### Exercise instructions
Below are the records. State how many of their lines contain "right", with nothing else.

### Pixel coordinate listings
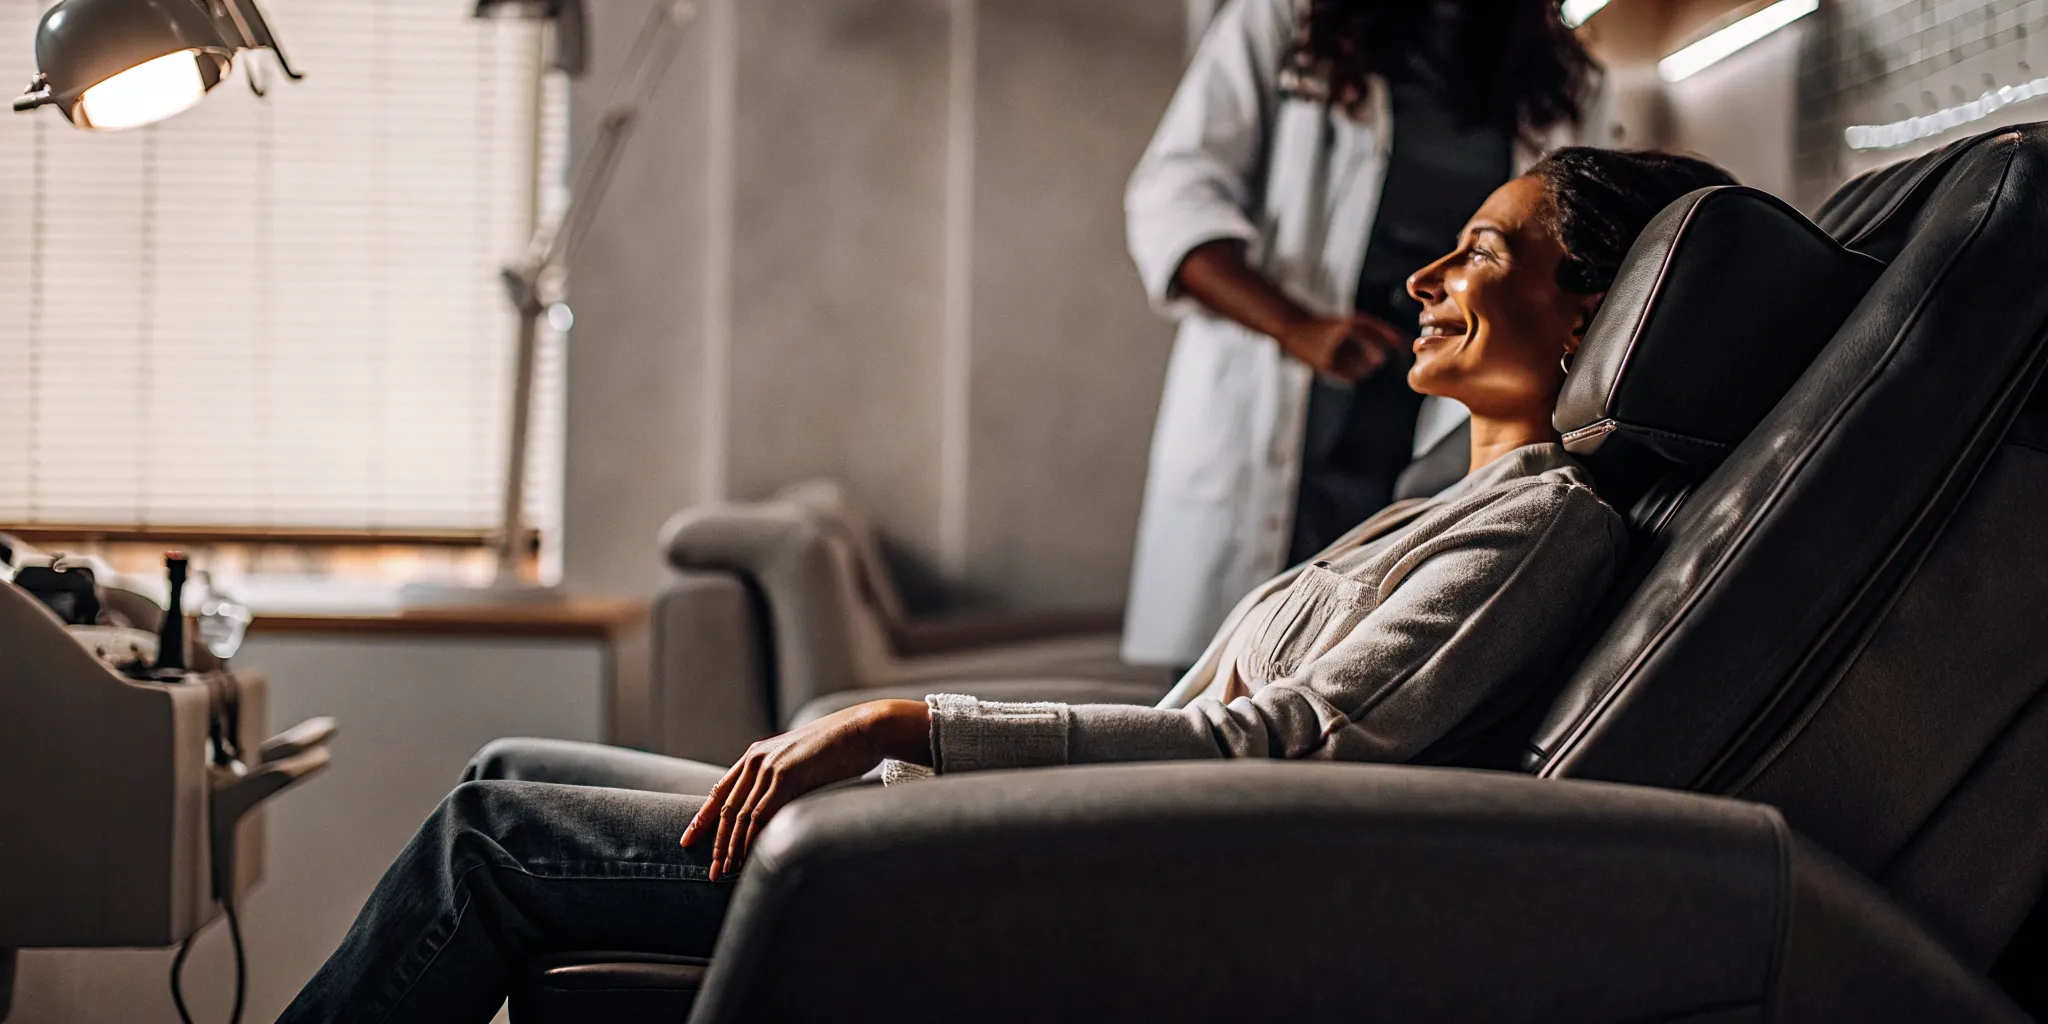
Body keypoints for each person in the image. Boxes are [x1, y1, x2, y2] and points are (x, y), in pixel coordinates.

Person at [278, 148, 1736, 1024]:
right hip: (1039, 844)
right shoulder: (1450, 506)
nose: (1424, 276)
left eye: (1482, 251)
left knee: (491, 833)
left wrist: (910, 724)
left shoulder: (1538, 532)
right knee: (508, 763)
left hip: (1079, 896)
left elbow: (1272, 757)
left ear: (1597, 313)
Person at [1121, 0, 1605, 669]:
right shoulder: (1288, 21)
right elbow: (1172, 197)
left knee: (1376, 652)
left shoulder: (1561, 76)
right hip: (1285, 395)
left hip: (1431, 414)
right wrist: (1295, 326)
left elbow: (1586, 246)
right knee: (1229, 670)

### Written solution
8